━━━━━ Extracted records ━━━━━
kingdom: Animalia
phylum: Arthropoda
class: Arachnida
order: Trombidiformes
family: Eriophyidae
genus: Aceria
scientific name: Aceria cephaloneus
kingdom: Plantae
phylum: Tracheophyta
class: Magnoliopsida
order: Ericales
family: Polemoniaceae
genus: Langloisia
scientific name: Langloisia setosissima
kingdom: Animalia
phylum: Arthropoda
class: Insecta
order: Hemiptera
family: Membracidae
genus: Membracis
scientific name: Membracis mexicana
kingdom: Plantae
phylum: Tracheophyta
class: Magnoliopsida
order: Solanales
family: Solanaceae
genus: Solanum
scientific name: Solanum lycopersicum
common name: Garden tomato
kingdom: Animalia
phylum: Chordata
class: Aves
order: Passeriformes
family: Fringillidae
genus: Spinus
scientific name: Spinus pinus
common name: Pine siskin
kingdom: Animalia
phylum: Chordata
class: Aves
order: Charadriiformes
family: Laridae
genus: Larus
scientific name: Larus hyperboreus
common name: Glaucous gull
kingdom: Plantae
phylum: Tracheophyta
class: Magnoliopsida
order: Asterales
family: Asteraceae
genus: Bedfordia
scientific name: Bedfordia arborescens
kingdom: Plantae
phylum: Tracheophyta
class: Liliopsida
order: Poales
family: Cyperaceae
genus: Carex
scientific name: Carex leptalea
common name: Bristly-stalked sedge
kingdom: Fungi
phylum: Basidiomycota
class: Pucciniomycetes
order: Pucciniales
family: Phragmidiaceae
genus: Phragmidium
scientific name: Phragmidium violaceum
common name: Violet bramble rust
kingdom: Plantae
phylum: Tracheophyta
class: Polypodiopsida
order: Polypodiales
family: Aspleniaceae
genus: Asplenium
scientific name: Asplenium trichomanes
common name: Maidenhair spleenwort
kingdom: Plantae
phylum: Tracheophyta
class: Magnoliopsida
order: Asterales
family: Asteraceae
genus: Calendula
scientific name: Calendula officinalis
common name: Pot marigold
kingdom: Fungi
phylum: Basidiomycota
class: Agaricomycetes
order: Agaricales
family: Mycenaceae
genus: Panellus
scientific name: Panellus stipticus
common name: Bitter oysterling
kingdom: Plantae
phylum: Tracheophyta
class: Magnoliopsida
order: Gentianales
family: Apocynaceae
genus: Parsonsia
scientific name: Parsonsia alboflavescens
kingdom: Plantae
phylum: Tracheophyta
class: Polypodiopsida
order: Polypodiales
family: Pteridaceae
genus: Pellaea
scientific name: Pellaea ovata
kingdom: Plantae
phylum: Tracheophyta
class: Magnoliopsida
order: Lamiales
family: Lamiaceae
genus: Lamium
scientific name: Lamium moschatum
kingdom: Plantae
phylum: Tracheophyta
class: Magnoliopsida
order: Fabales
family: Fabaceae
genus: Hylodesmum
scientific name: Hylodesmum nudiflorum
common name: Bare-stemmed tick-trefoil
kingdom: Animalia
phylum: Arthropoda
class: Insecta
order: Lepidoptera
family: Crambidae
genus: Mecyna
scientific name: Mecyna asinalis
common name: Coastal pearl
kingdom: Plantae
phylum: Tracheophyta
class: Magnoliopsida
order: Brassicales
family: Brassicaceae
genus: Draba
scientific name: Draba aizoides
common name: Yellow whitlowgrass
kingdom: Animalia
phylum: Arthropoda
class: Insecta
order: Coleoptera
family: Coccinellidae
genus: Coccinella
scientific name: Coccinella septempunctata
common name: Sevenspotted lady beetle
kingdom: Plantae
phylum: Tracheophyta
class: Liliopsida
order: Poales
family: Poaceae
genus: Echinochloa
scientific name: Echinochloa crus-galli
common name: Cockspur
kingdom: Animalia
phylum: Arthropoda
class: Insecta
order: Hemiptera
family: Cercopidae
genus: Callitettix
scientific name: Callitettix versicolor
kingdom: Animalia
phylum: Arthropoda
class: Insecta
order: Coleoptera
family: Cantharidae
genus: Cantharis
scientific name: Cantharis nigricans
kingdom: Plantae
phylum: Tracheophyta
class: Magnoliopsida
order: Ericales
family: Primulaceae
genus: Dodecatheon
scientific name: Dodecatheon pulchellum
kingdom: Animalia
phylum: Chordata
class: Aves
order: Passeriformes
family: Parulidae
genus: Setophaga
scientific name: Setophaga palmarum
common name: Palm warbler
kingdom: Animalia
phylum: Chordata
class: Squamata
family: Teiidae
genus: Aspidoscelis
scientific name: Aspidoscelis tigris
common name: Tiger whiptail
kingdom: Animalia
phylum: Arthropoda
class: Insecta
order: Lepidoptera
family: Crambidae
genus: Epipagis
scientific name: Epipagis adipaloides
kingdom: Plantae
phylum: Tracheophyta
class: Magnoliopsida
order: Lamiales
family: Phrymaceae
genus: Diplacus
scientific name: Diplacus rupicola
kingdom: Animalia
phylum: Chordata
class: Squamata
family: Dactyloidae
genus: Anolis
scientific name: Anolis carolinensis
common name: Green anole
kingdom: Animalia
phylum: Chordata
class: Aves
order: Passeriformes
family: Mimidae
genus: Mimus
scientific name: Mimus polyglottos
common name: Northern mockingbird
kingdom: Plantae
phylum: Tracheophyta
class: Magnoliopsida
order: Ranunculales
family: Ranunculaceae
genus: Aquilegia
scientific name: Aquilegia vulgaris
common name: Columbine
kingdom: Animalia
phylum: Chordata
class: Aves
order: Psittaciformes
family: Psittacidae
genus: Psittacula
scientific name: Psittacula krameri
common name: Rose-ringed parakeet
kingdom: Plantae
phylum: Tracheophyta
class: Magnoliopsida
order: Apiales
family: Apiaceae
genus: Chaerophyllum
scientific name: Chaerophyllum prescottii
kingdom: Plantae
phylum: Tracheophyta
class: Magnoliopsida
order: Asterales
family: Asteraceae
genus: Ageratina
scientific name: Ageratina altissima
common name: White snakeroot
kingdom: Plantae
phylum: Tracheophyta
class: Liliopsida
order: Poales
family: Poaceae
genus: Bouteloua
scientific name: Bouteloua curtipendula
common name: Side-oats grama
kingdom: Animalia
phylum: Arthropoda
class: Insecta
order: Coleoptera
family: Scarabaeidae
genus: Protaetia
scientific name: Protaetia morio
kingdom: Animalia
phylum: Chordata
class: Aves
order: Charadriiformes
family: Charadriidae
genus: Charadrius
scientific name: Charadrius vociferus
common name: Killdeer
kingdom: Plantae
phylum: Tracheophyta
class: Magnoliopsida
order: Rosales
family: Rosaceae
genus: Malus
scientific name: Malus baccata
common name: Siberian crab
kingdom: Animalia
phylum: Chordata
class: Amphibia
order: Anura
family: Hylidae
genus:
━━━━━
● **Description of the task**
Retype every line of the listing above word for word, without changing anything.

● **Result**
kingdom: Animalia
phylum: Arthropoda
class: Arachnida
order: Trombidiformes
family: Eriophyidae
genus: Aceria
scientific name: Aceria cephaloneus
kingdom: Plantae
phylum: Tracheophyta
class: Magnoliopsida
order: Ericales
family: Polemoniaceae
genus: Langloisia
scientific name: Langloisia setosissima
kingdom: Animalia
phylum: Arthropoda
class: Insecta
order: Hemiptera
family: Membracidae
genus: Membracis
scientific name: Membracis mexicana
kingdom: Plantae
phylum: Tracheophyta
class: Magnoliopsida
order: Solanales
family: Solanaceae
genus: Solanum
scientific name: Solanum lycopersicum
common name: Garden tomato
kingdom: Animalia
phylum: Chordata
class: Aves
order: Passeriformes
family: Fringillidae
genus: Spinus
scientific name: Spinus pinus
common name: Pine siskin
kingdom: Animalia
phylum: Chordata
class: Aves
order: Charadriiformes
family: Laridae
genus: Larus
scientific name: Larus hyperboreus
common name: Glaucous gull
kingdom: Plantae
phylum: Tracheophyta
class: Magnoliopsida
order: Asterales
family: Asteraceae
genus: Bedfordia
scientific name: Bedfordia arborescens
kingdom: Plantae
phylum: Tracheophyta
class: Liliopsida
order: Poales
family: Cyperaceae
genus: Carex
scientific name: Carex leptalea
common name: Bristly-stalked sedge
kingdom: Fungi
phylum: Basidiomycota
class: Pucciniomycetes
order: Pucciniales
family: Phragmidiaceae
genus: Phragmidium
scientific name: Phragmidium violaceum
common name: Violet bramble rust
kingdom: Plantae
phylum: Tracheophyta
class: Polypodiopsida
order: Polypodiales
family: Aspleniaceae
genus: Asplenium
scientific name: Asplenium trichomanes
common name: Maidenhair spleenwort
kingdom: Plantae
phylum: Tracheophyta
class: Magnoliopsida
order: Asterales
family: Asteraceae
genus: Calendula
scientific name: Calendula officinalis
common name: Pot marigold
kingdom: Fungi
phylum: Basidiomycota
class: Agaricomycetes
order: Agaricales
family: Mycenaceae
genus: Panellus
scientific name: Panellus stipticus
common name: Bitter oysterling
kingdom: Plantae
phylum: Tracheophyta
class: Magnoliopsida
order: Gentianales
family: Apocynaceae
genus: Parsonsia
scientific name: Parsonsia alboflavescens
kingdom: Plantae
phylum: Tracheophyta
class: Polypodiopsida
order: Polypodiales
family: Pteridaceae
genus: Pellaea
scientific name: Pellaea ovata
kingdom: Plantae
phylum: Tracheophyta
class: Magnoliopsida
order: Lamiales
family: Lamiaceae
genus: Lamium
scientific name: Lamium moschatum
kingdom: Plantae
phylum: Tracheophyta
class: Magnoliopsida
order: Fabales
family: Fabaceae
genus: Hylodesmum
scientific name: Hylodesmum nudiflorum
common name: Bare-stemmed tick-trefoil
kingdom: Animalia
phylum: Arthropoda
class: Insecta
order: Lepidoptera
family: Crambidae
genus: Mecyna
scientific name: Mecyna asinalis
common name: Coastal pearl
kingdom: Plantae
phylum: Tracheophyta
class: Magnoliopsida
order: Brassicales
family: Brassicaceae
genus: Draba
scientific name: Draba aizoides
common name: Yellow whitlowgrass
kingdom: Animalia
phylum: Arthropoda
class: Insecta
order: Coleoptera
family: Coccinellidae
genus: Coccinella
scientific name: Coccinella septempunctata
common name: Sevenspotted lady beetle
kingdom: Plantae
phylum: Tracheophyta
class: Liliopsida
order: Poales
family: Poaceae
genus: Echinochloa
scientific name: Echinochloa crus-galli
common name: Cockspur
kingdom: Animalia
phylum: Arthropoda
class: Insecta
order: Hemiptera
family: Cercopidae
genus: Callitettix
scientific name: Callitettix versicolor
kingdom: Animalia
phylum: Arthropoda
class: Insecta
order: Coleoptera
family: Cantharidae
genus: Cantharis
scientific name: Cantharis nigricans
kingdom: Plantae
phylum: Tracheophyta
class: Magnoliopsida
order: Ericales
family: Primulaceae
genus: Dodecatheon
scientific name: Dodecatheon pulchellum
kingdom: Animalia
phylum: Chordata
class: Aves
order: Passeriformes
family: Parulidae
genus: Setophaga
scientific name: Setophaga palmarum
common name: Palm warbler
kingdom: Animalia
phylum: Chordata
class: Squamata
family: Teiidae
genus: Aspidoscelis
scientific name: Aspidoscelis tigris
common name: Tiger whiptail
kingdom: Animalia
phylum: Arthropoda
class: Insecta
order: Lepidoptera
family: Crambidae
genus: Epipagis
scientific name: Epipagis adipaloides
kingdom: Plantae
phylum: Tracheophyta
class: Magnoliopsida
order: Lamiales
family: Phrymaceae
genus: Diplacus
scientific name: Diplacus rupicola
kingdom: Animalia
phylum: Chordata
class: Squamata
family: Dactyloidae
genus: Anolis
scientific name: Anolis carolinensis
common name: Green anole
kingdom: Animalia
phylum: Chordata
class: Aves
order: Passeriformes
family: Mimidae
genus: Mimus
scientific name: Mimus polyglottos
common name: Northern mockingbird
kingdom: Plantae
phylum: Tracheophyta
class: Magnoliopsida
order: Ranunculales
family: Ranunculaceae
genus: Aquilegia
scientific name: Aquilegia vulgaris
common name: Columbine
kingdom: Animalia
phylum: Chordata
class: Aves
order: Psittaciformes
family: Psittacidae
genus: Psittacula
scientific name: Psittacula krameri
common name: Rose-ringed parakeet
kingdom: Plantae
phylum: Tracheophyta
class: Magnoliopsida
order: Apiales
family: Apiaceae
genus: Chaerophyllum
scientific name: Chaerophyllum prescottii
kingdom: Plantae
phylum: Tracheophyta
class: Magnoliopsida
order: Asterales
family: Asteraceae
genus: Ageratina
scientific name: Ageratina altissima
common name: White snakeroot
kingdom: Plantae
phylum: Tracheophyta
class: Liliopsida
order: Poales
family: Poaceae
genus: Bouteloua
scientific name: Bouteloua curtipendula
common name: Side-oats grama
kingdom: Animalia
phylum: Arthropoda
class: Insecta
order: Coleoptera
family: Scarabaeidae
genus: Protaetia
scientific name: Protaetia morio
kingdom: Animalia
phylum: Chordata
class: Aves
order: Charadriiformes
family: Charadriidae
genus: Charadrius
scientific name: Charadrius vociferus
common name: Killdeer
kingdom: Plantae
phylum: Tracheophyta
class: Magnoliopsida
order: Rosales
family: Rosaceae
genus: Malus
scientific name: Malus baccata
common name: Siberian crab
kingdom: Animalia
phylum: Chordata
class: Amphibia
order: Anura
family: Hylidae
genus:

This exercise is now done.